Elles y allaient par leurs propres moyens, bien entendu. Du haut de ses treize ans, Tuesday tirait fierté de veiller sur sa sœur de dix ans.
— Pardon ? dis-je en pensant à tout autre chose, en particulier à l’inquiétante possibilité que le plumage de Pickwick pourrait ne jamais repousser et qu’elle passe le restant de ses jours sous l’apparence d’un poulet prêt à cuire de chez Tesco.
— L’Excédent de Bêtise, répéta Landen en prenant place à table. Je suis favorable à une politique responsable, mais la stocker de cette façon finira tôt ou tard par nous attirer des ennuis. Même quand il agit avec intelligence, le gouvernement a démontré qu’il n’était qu’un ramassis de crétins.
— Les crétins sont nombreux dans ce pays, répondis-je distraitement, et ils ont le droit d’être représentés autant que quiconque.
Mais il avait raison. Contrairement à la précédente, qui avait eu l’habileté de distiller notre bêtise collective tout au long de l’année, l’administration en place avait décidé de la stocker intégralement pour s’en débarrasser par quelque chose de crétin à un point inconcevable, prétextant qu’un énorme bordel tous les dix ans environ serait moins préjudiciable qu’une dose d’ânerie politique lénifiante distillée chaque semaine. Le problème, c’était que l’excédent avait atteint des niveaux follement élevés, au point d’avoir même dépassé la cote « Ânerie monumentale ». Seule une bévue de proportions vertigineuses aurait pu résorber ce surplus, et la nature de cet acte d’une telle abrutissante idiotie était le sujet d’ardentes spéculations de la part des médias.

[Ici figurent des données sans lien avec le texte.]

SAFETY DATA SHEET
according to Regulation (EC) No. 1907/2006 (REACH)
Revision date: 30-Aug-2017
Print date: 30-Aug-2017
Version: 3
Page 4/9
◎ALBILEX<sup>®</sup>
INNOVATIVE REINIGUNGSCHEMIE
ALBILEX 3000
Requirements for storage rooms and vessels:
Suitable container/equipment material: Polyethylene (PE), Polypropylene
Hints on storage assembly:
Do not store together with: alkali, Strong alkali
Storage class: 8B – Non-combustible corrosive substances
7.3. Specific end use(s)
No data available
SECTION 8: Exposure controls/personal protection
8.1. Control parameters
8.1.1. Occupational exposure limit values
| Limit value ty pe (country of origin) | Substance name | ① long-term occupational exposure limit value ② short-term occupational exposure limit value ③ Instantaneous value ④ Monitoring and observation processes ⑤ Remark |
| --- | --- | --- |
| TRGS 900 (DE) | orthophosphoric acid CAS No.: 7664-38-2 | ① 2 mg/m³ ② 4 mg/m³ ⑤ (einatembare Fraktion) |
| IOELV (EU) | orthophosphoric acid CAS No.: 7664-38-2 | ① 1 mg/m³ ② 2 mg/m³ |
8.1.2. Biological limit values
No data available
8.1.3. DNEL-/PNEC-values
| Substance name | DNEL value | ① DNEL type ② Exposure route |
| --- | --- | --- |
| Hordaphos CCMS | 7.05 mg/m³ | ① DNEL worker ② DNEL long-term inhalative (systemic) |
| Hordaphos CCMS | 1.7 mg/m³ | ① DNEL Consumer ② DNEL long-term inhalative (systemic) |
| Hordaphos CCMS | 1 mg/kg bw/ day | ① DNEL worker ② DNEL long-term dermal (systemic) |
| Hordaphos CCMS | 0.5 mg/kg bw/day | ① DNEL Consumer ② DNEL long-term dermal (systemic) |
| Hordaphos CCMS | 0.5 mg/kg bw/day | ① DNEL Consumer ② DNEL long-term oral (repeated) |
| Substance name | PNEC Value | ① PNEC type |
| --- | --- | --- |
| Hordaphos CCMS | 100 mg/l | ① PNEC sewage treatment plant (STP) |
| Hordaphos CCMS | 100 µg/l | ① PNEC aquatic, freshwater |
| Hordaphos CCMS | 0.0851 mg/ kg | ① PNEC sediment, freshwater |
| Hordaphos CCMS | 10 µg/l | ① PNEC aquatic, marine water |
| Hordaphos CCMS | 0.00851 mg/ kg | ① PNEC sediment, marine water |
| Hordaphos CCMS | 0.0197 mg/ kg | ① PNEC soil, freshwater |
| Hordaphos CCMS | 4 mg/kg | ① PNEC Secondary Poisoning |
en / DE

— Je lis là-dedans, dit-il, passant en mode déclamatoire en ajustant ses lunettes et tapant de l’index le journal, que même le gouvernement a fini par reconnaître que l’Excédent de Bêtise représente un problème majeur, bien plus que ce qu’il avait tout d’abord imaginé.
Je pris le couvre-dodo à rayures que je tricotais pour Pickwick, le posai contre son corps rose et tacheté pour vérifier les mesures et elle se rengorgea pour paraître plus séduisante, sans succès. Elle émit un plic indigné, le seul bruit qu’elle eut jamais produit.

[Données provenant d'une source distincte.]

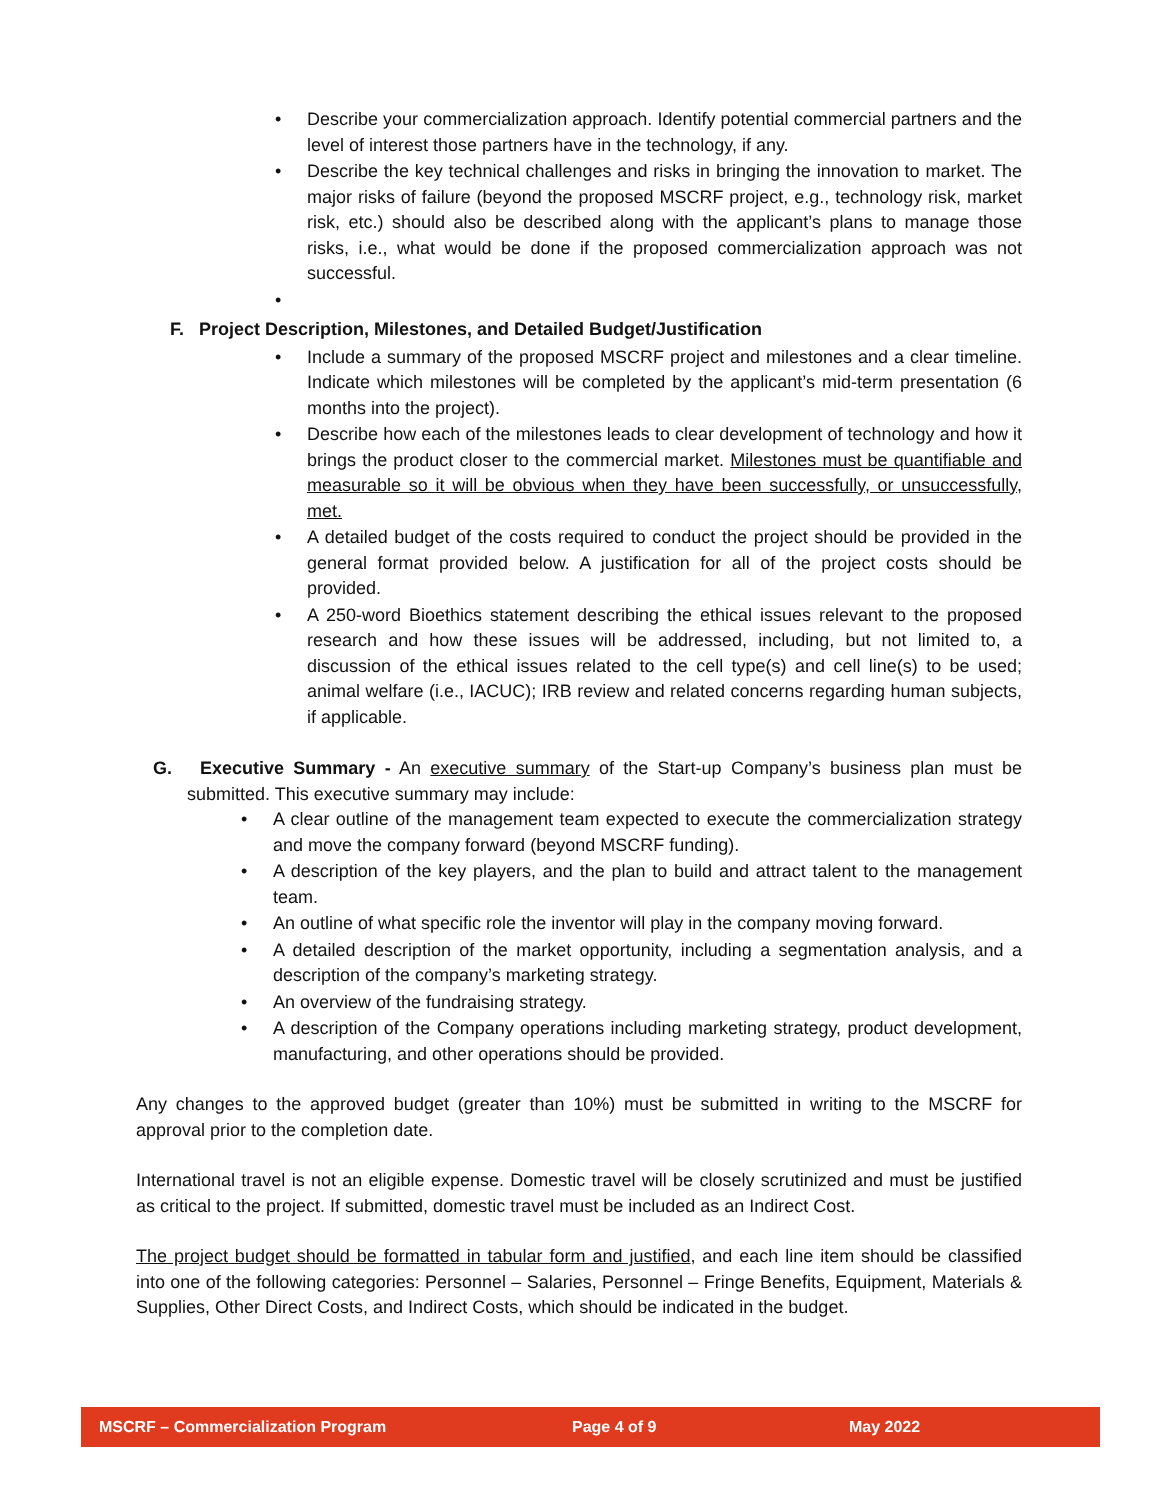• Describe your commercialization approach. Identify potential commercial partners and the level of interest those partners have in the technology, if any.
• Describe the key technical challenges and risks in bringing the innovation to market. The major risks of failure (beyond the proposed MSCRF project, e.g., technology risk, market risk, etc.) should also be described along with the applicant’s plans to manage those risks, i.e., what would be done if the proposed commercialization approach was not successful.
•
F. Project Description, Milestones, and Detailed Budget/Justification
• Include a summary of the proposed MSCRF project and milestones and a clear timeline. Indicate which milestones will be completed by the applicant’s mid-term presentation (6 months into the project).
• Describe how each of the milestones leads to clear development of technology and how it brings the product closer to the commercial market. Milestones must be quantifiable and measurable so it will be obvious when they have been successfully, or unsuccessfully, met.
• A detailed budget of the costs required to conduct the project should be provided in the general format provided below. A justification for all of the project costs should be provided.
• A 250-word Bioethics statement describing the ethical issues relevant to the proposed research and how these issues will be addressed, including, but not limited to, a discussion of the ethical issues related to the cell type(s) and cell line(s) to be used; animal welfare (i.e., IACUC); IRB review and related concerns regarding human subjects, if applicable.
G. Executive Summary - An executive summary of the Start-up Company’s business plan must be submitted. This executive summary may include:
• A clear outline of the management team expected to execute the commercialization strategy and move the company forward (beyond MSCRF funding).
• A description of the key players, and the plan to build and attract talent to the management team.
• An outline of what specific role the inventor will play in the company moving forward.
• A detailed description of the market opportunity, including a segmentation analysis, and a description of the company’s marketing strategy.
• An overview of the fundraising strategy.
• A description of the Company operations including marketing strategy, product development, manufacturing, and other operations should be provided.
Any changes to the approved budget (greater than 10%) must be submitted in writing to the MSCRF for approval prior to the completion date.
International travel is not an eligible expense. Domestic travel will be closely scrutinized and must be justified as critical to the project. If submitted, domestic travel must be included as an Indirect Cost.
The project budget should be formatted in tabular form and justified, and each line item should be classified into one of the following categories: Personnel – Salaries, Personnel – Fringe Benefits, Equipment, Materials & Supplies, Other Direct Costs, and Indirect Costs, which should be indicated in the budget.
MSCRF – Commercialization Program Page 4 of 9 May 2022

— Tu crois qu’il faudrait que je lui tricote un couvre-dodo de soirée ? Tu sais, noir, avec les épaules dénudées et des brillants ?
— Cependant, s’emporta Landen en écumant d’indignation, le Premier ministre a rejeté avec mépris la suggestion de Traficcone d’exporter notre bêtise excédentaire vers les pays du tiers-monde, qui seraient trop contents de l’acquérir contre quelques valises de biftons et une Mercedes ou deux.
— Il a raison, soupirai-je. Les déchets d’idiotie, c’est mauvais. La bêtise reste une affaire qui ne concerne que nous, et l’enfouir n’est certainement pas une solution, ça non.
Je pensais à la débâcle qu’avait connue la Cornouailles, quand 40 000 tonnes de débilité légère avaient été enterrées dans les années 1960 pour resurgir à la surface deux décennies plus tard, et que les autochtones s’étaient mis à avoir un comportement inexplicablement imbécile, comme utiliser un batteur à œufs électrique dans la baignoire ou se coiffer avec la raie au milieu.
— Et si, poursuivit Landen pensivement, la trentaine de millions d’habitants que compte l’archipel britannique venaient à répondre simultanément à un de ces e-mails qui disent « Confiez-nous vos coordonnées bancaires » ou encore à tomber dans les bouches d’égout, ce genre-là ?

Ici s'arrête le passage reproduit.